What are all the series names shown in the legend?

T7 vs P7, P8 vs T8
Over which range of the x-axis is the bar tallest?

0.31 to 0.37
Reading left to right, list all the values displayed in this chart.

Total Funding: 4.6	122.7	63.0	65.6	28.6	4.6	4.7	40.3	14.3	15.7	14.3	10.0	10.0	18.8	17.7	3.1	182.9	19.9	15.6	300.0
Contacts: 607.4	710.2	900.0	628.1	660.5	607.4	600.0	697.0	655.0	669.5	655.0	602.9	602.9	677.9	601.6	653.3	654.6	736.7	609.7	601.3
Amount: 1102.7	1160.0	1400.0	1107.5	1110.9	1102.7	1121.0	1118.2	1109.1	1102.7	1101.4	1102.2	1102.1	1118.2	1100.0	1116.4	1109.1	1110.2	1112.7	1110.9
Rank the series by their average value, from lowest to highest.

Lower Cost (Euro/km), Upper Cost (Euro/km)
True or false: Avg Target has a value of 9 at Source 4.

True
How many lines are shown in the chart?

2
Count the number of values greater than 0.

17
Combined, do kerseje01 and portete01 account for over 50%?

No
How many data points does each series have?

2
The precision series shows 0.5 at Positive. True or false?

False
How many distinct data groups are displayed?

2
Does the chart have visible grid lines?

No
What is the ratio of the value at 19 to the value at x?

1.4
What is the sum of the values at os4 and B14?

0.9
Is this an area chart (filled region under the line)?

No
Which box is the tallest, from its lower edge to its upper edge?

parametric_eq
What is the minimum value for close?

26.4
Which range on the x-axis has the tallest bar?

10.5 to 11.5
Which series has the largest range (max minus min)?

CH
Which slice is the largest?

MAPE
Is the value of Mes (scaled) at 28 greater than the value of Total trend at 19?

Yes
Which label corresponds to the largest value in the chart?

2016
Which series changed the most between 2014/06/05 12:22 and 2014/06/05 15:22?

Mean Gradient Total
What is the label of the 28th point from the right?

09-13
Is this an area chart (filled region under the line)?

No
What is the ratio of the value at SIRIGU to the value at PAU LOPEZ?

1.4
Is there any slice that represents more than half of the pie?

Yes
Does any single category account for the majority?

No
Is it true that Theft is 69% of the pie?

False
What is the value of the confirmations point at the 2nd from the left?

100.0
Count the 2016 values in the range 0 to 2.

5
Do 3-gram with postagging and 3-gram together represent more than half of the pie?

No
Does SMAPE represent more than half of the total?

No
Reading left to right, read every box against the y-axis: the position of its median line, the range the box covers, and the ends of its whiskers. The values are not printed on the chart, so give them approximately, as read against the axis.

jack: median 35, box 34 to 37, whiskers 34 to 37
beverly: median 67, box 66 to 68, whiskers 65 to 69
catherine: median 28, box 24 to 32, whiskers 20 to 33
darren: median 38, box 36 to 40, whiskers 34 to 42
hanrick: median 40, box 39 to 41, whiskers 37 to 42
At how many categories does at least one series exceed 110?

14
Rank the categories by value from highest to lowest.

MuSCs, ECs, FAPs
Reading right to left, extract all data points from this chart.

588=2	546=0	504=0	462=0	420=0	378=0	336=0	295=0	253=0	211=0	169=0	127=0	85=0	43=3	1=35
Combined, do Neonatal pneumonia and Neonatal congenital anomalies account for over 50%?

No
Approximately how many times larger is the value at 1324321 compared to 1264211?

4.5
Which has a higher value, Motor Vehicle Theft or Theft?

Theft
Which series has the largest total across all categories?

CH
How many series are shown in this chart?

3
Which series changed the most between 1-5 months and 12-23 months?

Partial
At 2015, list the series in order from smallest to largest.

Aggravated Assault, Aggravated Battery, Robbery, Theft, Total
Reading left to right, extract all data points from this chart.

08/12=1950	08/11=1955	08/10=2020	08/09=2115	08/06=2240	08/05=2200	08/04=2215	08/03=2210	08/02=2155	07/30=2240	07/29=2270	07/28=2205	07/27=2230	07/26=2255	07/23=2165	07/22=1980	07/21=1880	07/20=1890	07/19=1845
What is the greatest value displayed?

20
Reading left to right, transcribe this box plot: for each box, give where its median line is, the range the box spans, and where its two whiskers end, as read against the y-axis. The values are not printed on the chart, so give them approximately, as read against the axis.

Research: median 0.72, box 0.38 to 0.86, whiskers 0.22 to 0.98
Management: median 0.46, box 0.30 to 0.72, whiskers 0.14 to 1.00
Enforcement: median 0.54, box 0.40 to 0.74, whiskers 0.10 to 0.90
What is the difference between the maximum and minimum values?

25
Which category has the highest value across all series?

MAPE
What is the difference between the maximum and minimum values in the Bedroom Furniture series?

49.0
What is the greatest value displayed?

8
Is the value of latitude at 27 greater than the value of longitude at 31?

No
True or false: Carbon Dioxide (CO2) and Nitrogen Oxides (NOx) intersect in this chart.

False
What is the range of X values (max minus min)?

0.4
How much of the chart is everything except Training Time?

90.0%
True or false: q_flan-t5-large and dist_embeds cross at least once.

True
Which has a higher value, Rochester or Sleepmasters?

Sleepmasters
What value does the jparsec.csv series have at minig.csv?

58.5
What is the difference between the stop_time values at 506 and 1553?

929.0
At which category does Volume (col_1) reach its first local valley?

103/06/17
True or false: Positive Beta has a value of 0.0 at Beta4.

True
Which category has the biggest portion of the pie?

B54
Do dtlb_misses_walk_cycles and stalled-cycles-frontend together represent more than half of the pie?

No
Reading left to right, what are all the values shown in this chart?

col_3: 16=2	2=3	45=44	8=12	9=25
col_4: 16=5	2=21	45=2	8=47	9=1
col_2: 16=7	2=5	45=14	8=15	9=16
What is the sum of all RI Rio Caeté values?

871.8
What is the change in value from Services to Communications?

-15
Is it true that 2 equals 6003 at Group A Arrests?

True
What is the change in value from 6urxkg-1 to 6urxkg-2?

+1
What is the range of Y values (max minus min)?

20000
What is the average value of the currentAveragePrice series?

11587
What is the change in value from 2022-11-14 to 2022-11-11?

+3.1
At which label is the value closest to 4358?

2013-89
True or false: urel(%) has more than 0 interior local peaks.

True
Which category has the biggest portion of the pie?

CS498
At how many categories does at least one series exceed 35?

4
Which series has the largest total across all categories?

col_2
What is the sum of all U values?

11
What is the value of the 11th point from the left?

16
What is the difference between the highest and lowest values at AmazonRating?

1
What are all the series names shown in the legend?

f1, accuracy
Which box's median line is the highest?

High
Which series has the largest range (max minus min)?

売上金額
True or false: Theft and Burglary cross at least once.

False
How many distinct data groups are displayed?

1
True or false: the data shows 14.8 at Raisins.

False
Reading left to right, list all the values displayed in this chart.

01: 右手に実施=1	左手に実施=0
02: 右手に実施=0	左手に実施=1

════════════════════

> **Task directions**
Locate each line of the material containing the string "left" and copy those lines out. Match case exactly.

> **Result**
Reading left to right, list all the values displayed in this chart.
What is the value of the confirmations point at the 2nd from the left?
Reading left to right, read every box against the y-axis: the position of its median line, the range the box covers, and the ends of its whiskers. The values are not printed on the chart, so give them approximately, as read against the axis.
Reading right to left, extract all data points from this chart.
Reading left to right, extract all data points from this chart.
Reading left to right, transcribe this box plot: for each box, give where its median line is, the range the box spans, and where its two whiskers end, as read against the y-axis. The values are not printed on the chart, so give them approximately, as read against the axis.
Reading left to right, what are all the values shown in this chart?
What is the value of the 11th point from the left?
Reading left to right, list all the values displayed in this chart.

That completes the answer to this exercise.